What you will do | Copy the records below, replacing each "pose" with "camera" and keeping everything else unchanged. Leave the pictures out.
━━━━━ Records
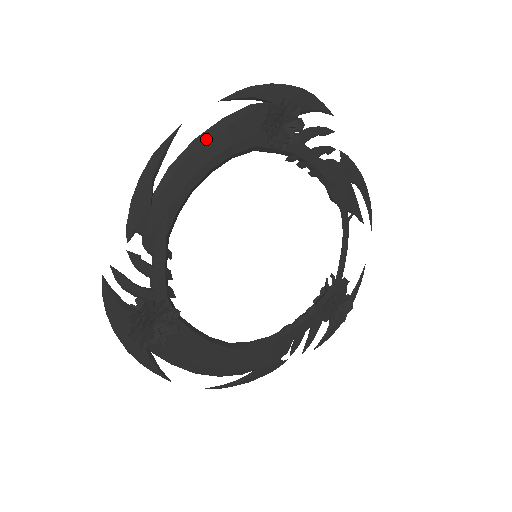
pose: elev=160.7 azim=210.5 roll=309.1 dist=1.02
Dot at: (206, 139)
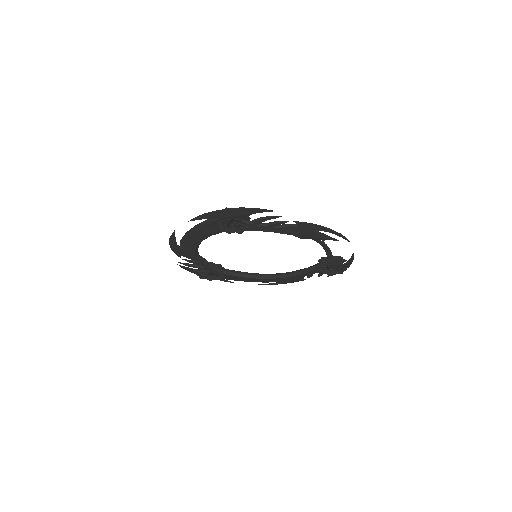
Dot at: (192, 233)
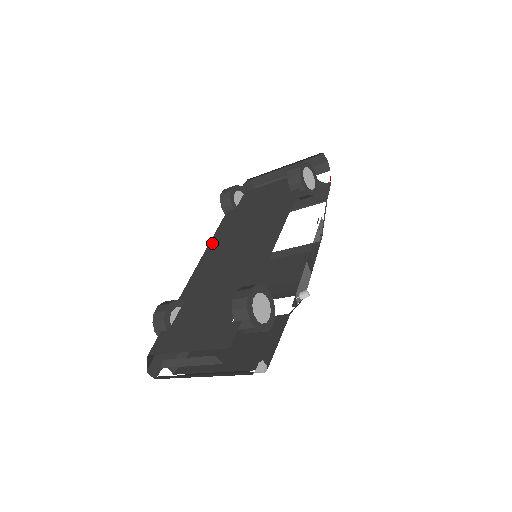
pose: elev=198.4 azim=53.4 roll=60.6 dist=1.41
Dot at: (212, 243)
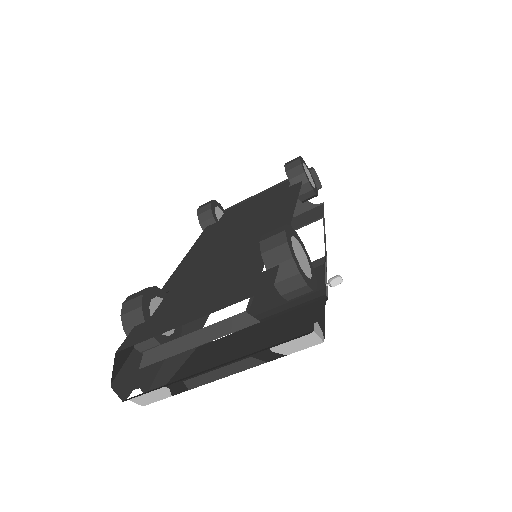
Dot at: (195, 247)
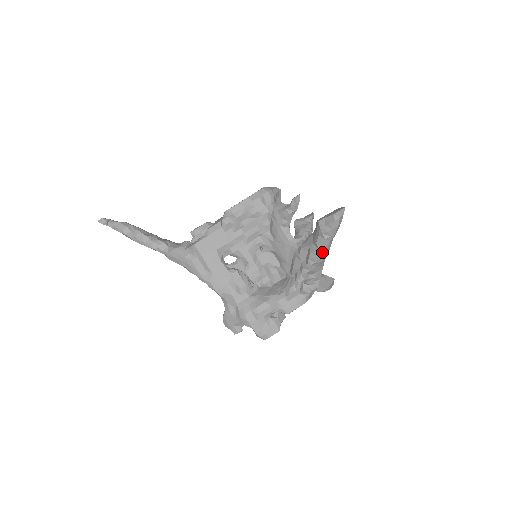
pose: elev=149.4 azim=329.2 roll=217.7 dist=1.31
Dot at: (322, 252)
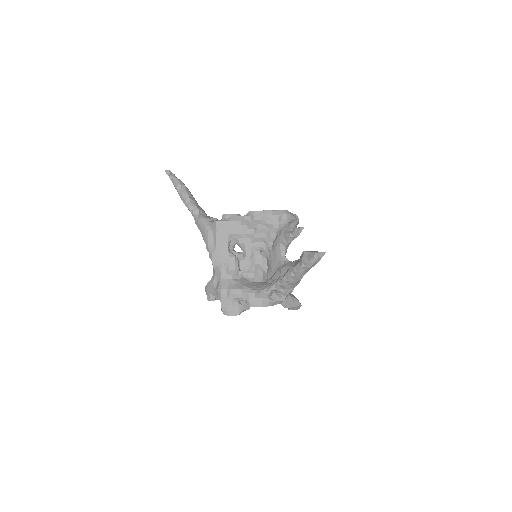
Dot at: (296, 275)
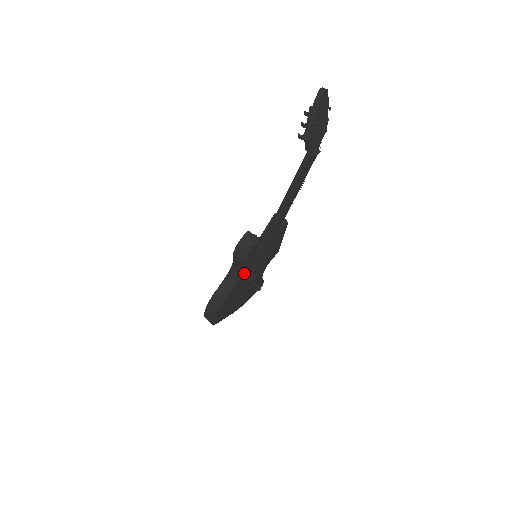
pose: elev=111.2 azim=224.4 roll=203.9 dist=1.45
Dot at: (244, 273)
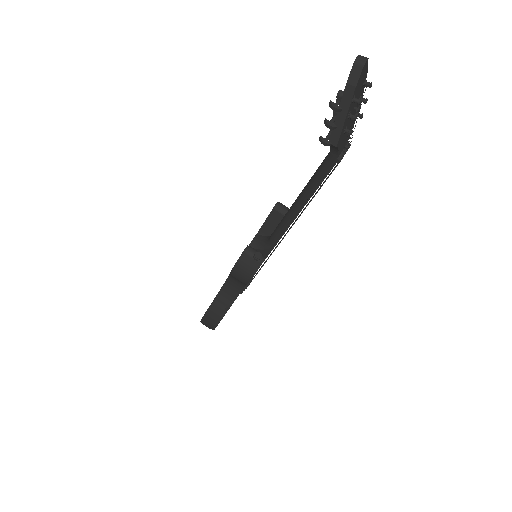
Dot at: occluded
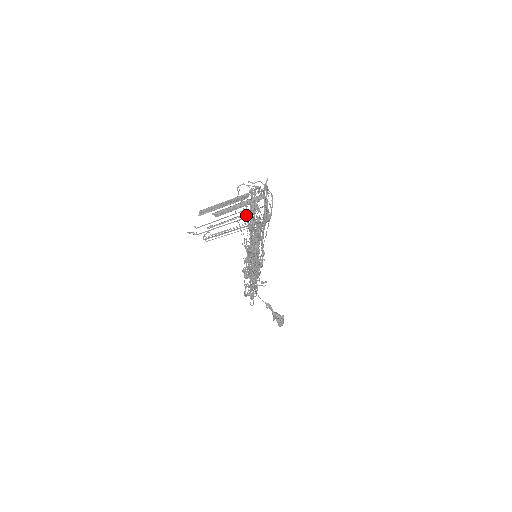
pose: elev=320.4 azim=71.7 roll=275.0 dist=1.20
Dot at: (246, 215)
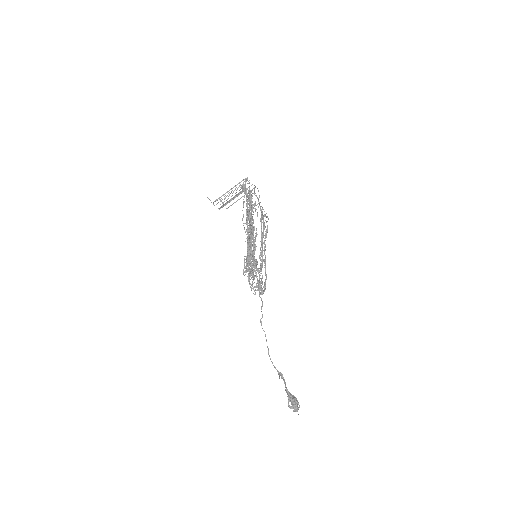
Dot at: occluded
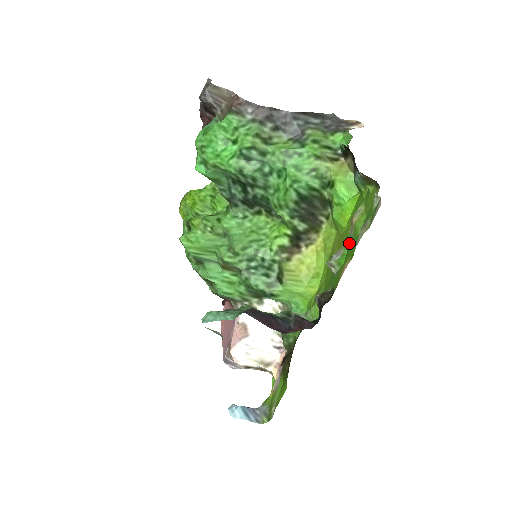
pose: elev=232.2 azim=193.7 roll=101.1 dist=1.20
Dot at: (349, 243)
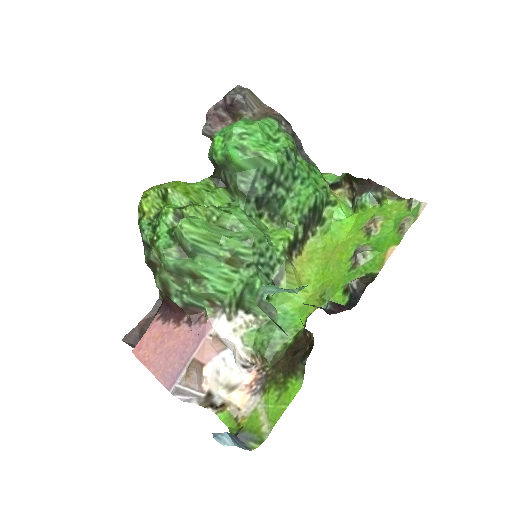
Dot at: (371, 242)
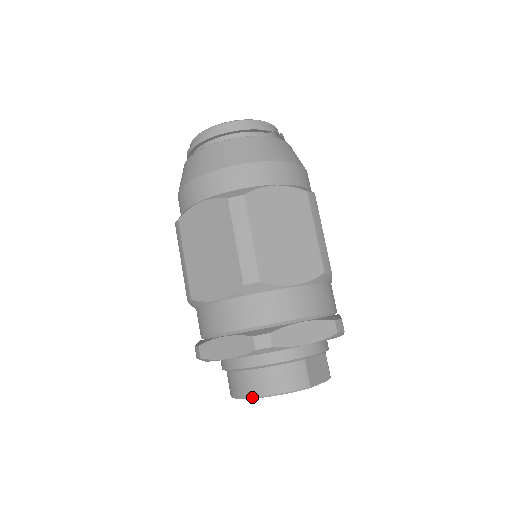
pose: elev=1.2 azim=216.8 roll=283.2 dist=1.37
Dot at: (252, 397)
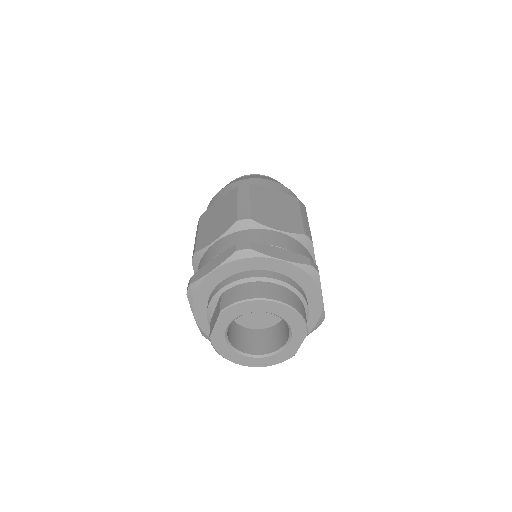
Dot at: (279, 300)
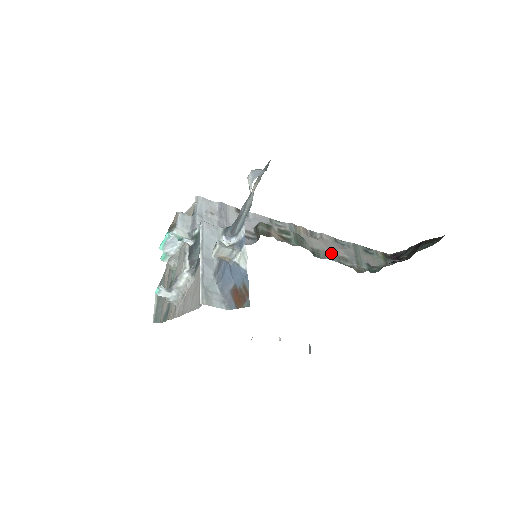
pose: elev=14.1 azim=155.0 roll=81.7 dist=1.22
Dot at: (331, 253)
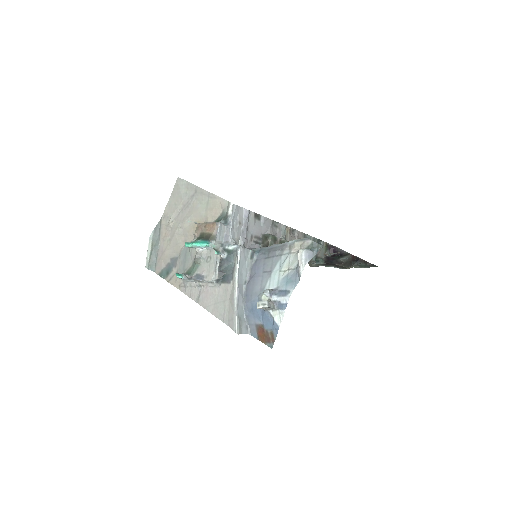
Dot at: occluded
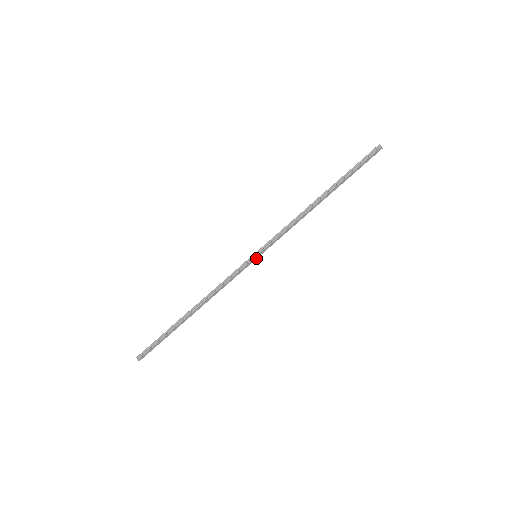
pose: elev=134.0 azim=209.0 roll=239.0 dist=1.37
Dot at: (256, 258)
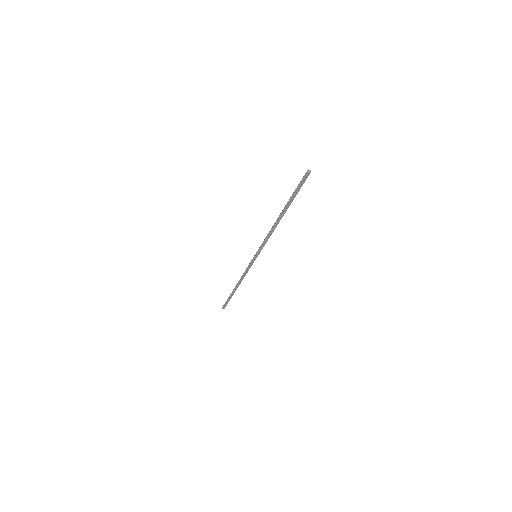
━━━━━━━━━━
Complete answer |
camera: elev=160.7 azim=210.5 roll=309.1 dist=1.02
Dot at: (206, 139)
Dot at: (192, 233)
camera: elev=198.4 azim=53.4 roll=60.6 dist=1.41
Dot at: (212, 243)
Dot at: (195, 247)
camera: elev=149.4 azim=329.2 roll=217.7 dist=1.31
Dot at: (322, 252)
Dot at: (296, 275)
camera: elev=111.2 azim=224.4 roll=203.9 dist=1.45
Dot at: (244, 273)
Dot at: occluded
camera: elev=320.4 azim=71.7 roll=275.0 dist=1.20
Dot at: (246, 215)
Dot at: occluded
camera: elev=232.2 azim=193.7 roll=101.1 dist=1.20
Dot at: (349, 243)
Dot at: (371, 242)
camera: elev=1.2 azim=216.8 roll=283.2 dist=1.37
Dot at: (252, 397)
Dot at: (279, 300)
camera: elev=14.1 azim=155.0 roll=81.7 dist=1.22
Dot at: (331, 253)
Dot at: occluded
camera: elev=134.0 azim=209.0 roll=239.0 dist=1.37
Dot at: (256, 258)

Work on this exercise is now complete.